» **Try it**:
Please output exactly the part of the records below that opens with the line containing "见佛相好，因问彼佛，作何行愿？而得此相。" and closes with the line containing "um movimento nacional", both lines included, and nothing else.

» **Supplied entries**:
Segment Open
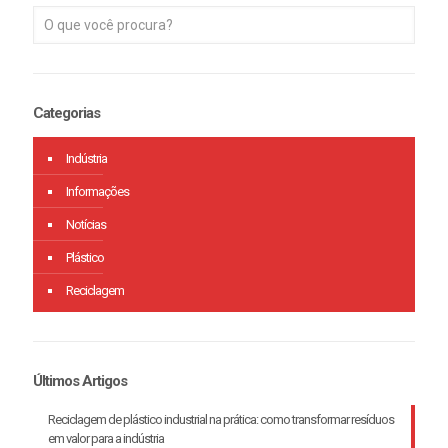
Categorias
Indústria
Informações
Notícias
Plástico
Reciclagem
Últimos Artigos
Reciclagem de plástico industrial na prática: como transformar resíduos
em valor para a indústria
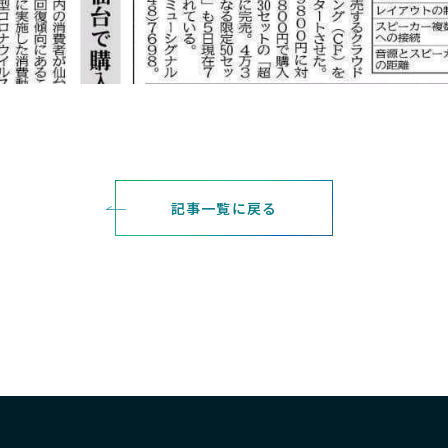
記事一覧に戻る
Segment Closed
Segment Open
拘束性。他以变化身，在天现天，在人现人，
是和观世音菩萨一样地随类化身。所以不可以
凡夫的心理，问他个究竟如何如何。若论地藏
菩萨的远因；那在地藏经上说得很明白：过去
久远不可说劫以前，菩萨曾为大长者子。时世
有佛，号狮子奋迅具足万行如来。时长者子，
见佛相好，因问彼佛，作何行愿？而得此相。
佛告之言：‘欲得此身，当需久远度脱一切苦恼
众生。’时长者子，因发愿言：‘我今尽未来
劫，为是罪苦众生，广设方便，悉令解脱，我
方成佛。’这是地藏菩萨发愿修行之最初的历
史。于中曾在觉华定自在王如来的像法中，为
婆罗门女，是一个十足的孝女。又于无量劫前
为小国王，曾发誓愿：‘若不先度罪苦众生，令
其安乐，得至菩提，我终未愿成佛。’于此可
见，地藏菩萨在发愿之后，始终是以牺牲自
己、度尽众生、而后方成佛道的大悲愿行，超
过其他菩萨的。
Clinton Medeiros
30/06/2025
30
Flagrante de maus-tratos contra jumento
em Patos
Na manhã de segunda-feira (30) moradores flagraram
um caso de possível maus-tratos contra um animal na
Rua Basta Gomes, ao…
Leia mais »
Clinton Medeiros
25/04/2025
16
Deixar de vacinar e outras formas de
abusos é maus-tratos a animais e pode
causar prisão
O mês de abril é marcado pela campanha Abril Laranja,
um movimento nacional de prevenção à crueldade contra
Segment Closed
» **Solved exercise**:
见佛相好，因问彼佛，作何行愿？而得此相。
佛告之言：‘欲得此身，当需久远度脱一切苦恼
众生。’时长者子，因发愿言：‘我今尽未来
劫，为是罪苦众生，广设方便，悉令解脱，我
方成佛。’这是地藏菩萨发愿修行之最初的历
史。于中曾在觉华定自在王如来的像法中，为
婆罗门女，是一个十足的孝女。又于无量劫前
为小国王，曾发誓愿：‘若不先度罪苦众生，令
其安乐，得至菩提，我终未愿成佛。’于此可
见，地藏菩萨在发愿之后，始终是以牺牲自
己、度尽众生、而后方成佛道的大悲愿行，超
过其他菩萨的。
Clinton Medeiros
30/06/2025
30
Flagrante de maus-tratos contra jumento
em Patos
Na manhã de segunda-feira (30) moradores flagraram
um caso de possível maus-tratos contra um animal na
Rua Basta Gomes, ao…
Leia mais »
Clinton Medeiros
25/04/2025
16
Deixar de vacinar e outras formas de
abusos é maus-tratos a animais e pode
causar prisão
O mês de abril é marcado pela campanha Abril Laranja,
um movimento nacional de prevenção à crueldade contra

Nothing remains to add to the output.